The book ‘L’architecture et art de bien bastir’ in the original Latin language and translated in 1553 by Ian Martin into French was written by the well-known Florentine author, poet, artist and architect Lord Léon Baptiste Albert (1404-1472).
The title reveals the main themes of the ancient book: Architecture and the way in which it can be built safely and stably using methods that were very innovative at the time, creating the foundations for modern architecture.
Innovations such as the way of conducting water by adapting human needs to nature, through cisterns or other methods show how the architect studied and gave importance to every single detail.
The Florentine architect ingeniously found a solution to the heating and cooling of the rooms, to insects and animals and to all the other problems associated with housing at that time.

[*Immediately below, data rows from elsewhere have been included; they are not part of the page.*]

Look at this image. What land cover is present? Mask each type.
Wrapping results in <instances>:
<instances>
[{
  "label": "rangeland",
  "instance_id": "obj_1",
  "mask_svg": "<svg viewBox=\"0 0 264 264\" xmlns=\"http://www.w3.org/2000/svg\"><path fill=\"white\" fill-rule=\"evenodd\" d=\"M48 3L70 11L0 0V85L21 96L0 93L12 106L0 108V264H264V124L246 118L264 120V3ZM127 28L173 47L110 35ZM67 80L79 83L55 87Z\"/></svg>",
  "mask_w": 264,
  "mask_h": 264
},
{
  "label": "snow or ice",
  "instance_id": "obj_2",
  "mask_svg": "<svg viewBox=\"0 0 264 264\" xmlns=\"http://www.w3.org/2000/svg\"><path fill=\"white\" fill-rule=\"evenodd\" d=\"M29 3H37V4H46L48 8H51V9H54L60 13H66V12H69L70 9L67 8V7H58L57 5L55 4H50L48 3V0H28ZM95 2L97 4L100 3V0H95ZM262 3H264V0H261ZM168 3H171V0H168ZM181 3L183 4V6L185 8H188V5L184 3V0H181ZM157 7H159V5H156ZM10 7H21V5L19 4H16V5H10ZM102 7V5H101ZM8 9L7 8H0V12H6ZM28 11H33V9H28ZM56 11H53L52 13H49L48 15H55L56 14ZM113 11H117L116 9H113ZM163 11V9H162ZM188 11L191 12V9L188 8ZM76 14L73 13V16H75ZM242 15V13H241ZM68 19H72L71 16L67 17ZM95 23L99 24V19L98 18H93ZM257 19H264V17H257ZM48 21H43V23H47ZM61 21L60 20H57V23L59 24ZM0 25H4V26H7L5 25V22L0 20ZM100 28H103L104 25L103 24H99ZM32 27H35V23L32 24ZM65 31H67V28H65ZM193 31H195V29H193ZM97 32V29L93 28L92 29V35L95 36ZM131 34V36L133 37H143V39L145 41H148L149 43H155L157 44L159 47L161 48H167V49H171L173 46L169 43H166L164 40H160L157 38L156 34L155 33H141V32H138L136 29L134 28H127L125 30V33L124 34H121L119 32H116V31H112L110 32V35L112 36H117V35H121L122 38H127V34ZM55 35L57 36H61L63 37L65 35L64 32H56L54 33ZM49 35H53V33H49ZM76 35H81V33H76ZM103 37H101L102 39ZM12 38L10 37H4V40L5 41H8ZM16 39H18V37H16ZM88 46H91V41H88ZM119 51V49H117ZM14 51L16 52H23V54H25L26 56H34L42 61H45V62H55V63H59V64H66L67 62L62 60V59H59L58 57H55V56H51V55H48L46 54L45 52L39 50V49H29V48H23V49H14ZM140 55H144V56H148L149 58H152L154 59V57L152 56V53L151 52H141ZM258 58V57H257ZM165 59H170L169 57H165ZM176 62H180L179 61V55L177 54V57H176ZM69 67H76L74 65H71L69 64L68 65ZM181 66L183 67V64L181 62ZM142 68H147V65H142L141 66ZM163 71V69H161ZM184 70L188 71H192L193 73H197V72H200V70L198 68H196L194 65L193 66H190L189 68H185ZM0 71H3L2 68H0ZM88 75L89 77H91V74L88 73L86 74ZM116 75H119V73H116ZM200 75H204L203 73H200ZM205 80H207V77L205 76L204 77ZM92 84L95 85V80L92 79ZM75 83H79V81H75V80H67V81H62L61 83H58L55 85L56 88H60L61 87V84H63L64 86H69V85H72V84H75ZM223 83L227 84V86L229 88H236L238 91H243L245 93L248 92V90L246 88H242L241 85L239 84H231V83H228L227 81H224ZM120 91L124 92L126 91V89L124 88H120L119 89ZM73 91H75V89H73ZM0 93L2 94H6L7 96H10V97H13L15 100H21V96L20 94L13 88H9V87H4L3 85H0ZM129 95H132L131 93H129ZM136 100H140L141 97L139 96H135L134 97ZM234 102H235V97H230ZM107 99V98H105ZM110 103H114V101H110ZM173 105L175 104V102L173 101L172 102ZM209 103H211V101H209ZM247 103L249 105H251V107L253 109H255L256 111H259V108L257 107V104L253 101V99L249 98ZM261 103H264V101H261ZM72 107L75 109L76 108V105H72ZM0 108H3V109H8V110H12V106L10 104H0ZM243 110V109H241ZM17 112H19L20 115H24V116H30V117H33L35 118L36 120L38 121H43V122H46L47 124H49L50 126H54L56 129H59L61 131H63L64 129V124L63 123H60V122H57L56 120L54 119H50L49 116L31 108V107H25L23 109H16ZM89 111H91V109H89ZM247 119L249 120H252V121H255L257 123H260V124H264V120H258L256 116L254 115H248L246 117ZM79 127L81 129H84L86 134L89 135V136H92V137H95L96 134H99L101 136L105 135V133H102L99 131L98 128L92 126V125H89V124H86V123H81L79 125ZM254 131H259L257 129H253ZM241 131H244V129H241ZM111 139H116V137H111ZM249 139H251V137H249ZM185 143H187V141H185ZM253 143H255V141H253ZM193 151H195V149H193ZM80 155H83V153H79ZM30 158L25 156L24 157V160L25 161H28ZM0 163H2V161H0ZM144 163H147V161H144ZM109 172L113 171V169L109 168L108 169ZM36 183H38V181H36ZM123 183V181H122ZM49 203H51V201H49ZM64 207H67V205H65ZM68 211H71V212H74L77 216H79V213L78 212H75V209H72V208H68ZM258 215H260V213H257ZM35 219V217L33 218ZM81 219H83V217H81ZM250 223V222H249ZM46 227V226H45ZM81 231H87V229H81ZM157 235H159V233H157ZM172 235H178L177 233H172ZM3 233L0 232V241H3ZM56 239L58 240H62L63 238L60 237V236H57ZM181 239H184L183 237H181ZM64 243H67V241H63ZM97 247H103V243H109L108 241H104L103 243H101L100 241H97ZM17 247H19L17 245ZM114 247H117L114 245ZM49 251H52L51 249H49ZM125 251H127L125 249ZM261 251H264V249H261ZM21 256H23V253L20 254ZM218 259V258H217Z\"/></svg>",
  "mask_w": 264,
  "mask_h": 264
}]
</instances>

Among the fundamental criteria for a stable and durable construction described by the author are: The geographical location, environmental influences, construction materials, the way in which construction is designed and planned, timing and many other aspects.
The sequence of the text is in chronological order, from design to construction, leaving room for decoration by means of arches, circles, porticoes and columns.
The book, which is currently in the Bibliothèque NationaleFrançaise in Paris, contains many drawings of both horizontal cuts and, above all, vertical cuts as well as frontal drawings of the models and constructions implemented by the architect.
The size of the book’s pages, measuring 33.6 cm che x 21.7 cm, allowed the images and drawings in the book to be observed well.
Although the book is old, in my opinion it contains a lot of information and innovations that we still find in modern architecture today. I find it very important to keep these books in order to study architectural history and to trace back to the first modern architects.